为了采集数据方便，我们需要创建5个按键和对应的文本框

In [None]:
button_layout = widgets.Layout(width='128px', height='64px')
stop_button = widgets.Button(description='add stop', button_style='success', layout=button_layout)
stop_count = widgets.IntText(layout=button_layout, value=len(os.listdir(stop_dir)))

display(widgets.HBox([stop_count, stop_button]))

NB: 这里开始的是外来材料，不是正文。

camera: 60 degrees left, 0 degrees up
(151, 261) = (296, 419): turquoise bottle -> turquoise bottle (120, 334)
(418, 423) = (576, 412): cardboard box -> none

现在，这些按钮什么也做不了。我们必须附加上功能函数，已保存图像为每个类别的按钮 ''n_click ''。我们将保存'' Image ''部件(而不是相机)的值，因为它已经是压缩的JPEG格式! 为了确保不会重复任何文件名(即使是在不同的机器上!)，我们将使用python中的''uuid ''包，它定义了''uuid ''方法来生成唯一标识符。这个惟一标识符由当前时间和机器地址等信息生成。

In [None]:
from uuid import uuid1

def save_snapshot(directory):
    image_path = os.path.join(directory, str(uuid1()) + '.jpg')
    with open(image_path, 'wb') as f:
        f.write(image.value)

def save_stop():
    global stop_dir, stop_count
    save_snapshot(stop_dir)
    stop_count.value = len(os.listdir(stop_dir))
    
    
# attach the callbacks, we use a 'lambda' function to ignore the
# parameter that the on_click event would provide to our function
# because we don't need it.
stop_button.on_click(lambda x: save_stop())

In [None]:
display(image)
display(widgets.HBox([stop_count, stop_button]))

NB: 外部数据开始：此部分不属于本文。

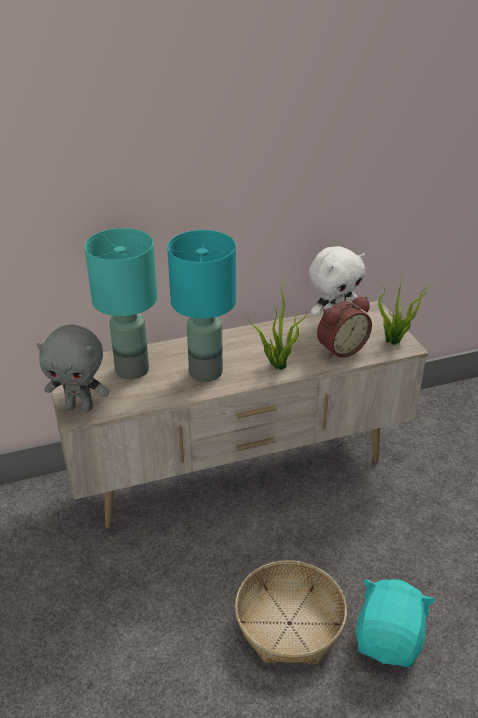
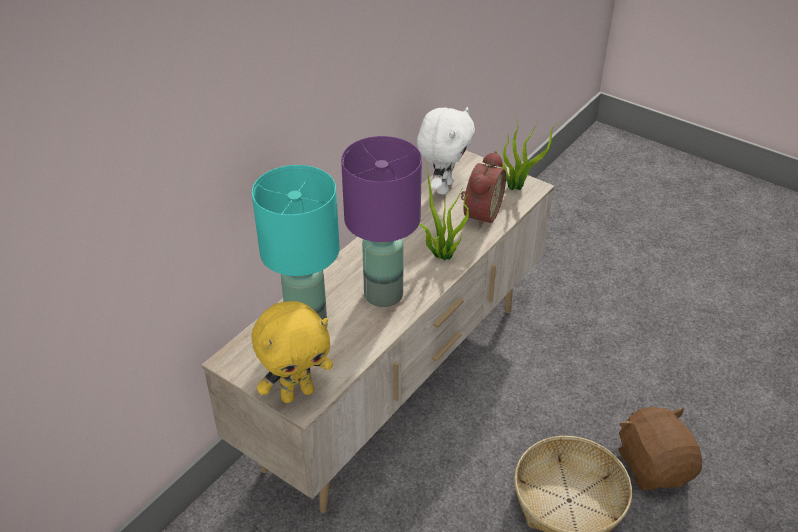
camera: 35 degrees left, 5 degrees up
(80, 407) = (297, 393): grey plush toy -> yellow plush toy
(205, 372) = (383, 295): turquoise table lamp -> purple table lamp
(389, 640) = (654, 465): turquoise plush toy -> brown plush toy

为了方便采集数据，我们可以将按钮和摄像头的画面放在一起。

当你将代码全部完善以后，上面的按钮就可以将图像保存到相应的目录中了。你可以使用Jupyter左边目录文件浏览器来查看这些文件! 现在你就可以开始采集手势图片了。当你采集完成图片以后记得运行下面的代码将dataset文件进行压缩，然后将压缩后的文件下载到自己的电脑上。

In [None]:
!zip -r -q dataset.zip dataset

以下代码请同学们在自己的电脑上运行：

In [None]:
!pip install 

In [None]:
import cv2
import os
import mediapipe as mp


def data_calculate(folder_path, class_name):
    mp_hands = mp.solutions.hands
    hands = mp_hands.Hands(static_image_mode=True,
                           max_num_hands=2,
                           min_detection_confidence=0.5,
                           min_tracking_confidence=0.5)
    fail_img = []
    for img_name in os.listdir(folder_path):
        img = cv2.imread(folder_path + '/' + img_name)
        # Flip Horizontal
        img = cv2.flip(img, 1)
        # BGR to RGB
        img = cv2.cvtColor(img, cv2.COLOR_BGR2RGB)
        try:
            results = hands.process(img)

            with open(f'data.csv', 'a') as f:
                for i in results.multi_hand_landmarks[0].landmark:
                    # print(i.x, i.y, i.z)
                    f.write(f'{i.x},{i.y},{i.z},')
                f.write(class_name)
                f.write('\n')
        except:
            fail_img.append(img_name)

    for i in fail_img:
        print(f"Can not extract image {i}")
    print(len(fail_img))


data_calculate(folder_path='dataset/stop', class_name="0")
#data_calculate(folder_path='dataset/left', class_name="1")
#data_calculate(folder_path='dataset/right', class_name="2")
#data_calculate(folder_path='dataset/forward', class_name="3")
#data_calculate(folder_path='dataset/backward', class_name="4")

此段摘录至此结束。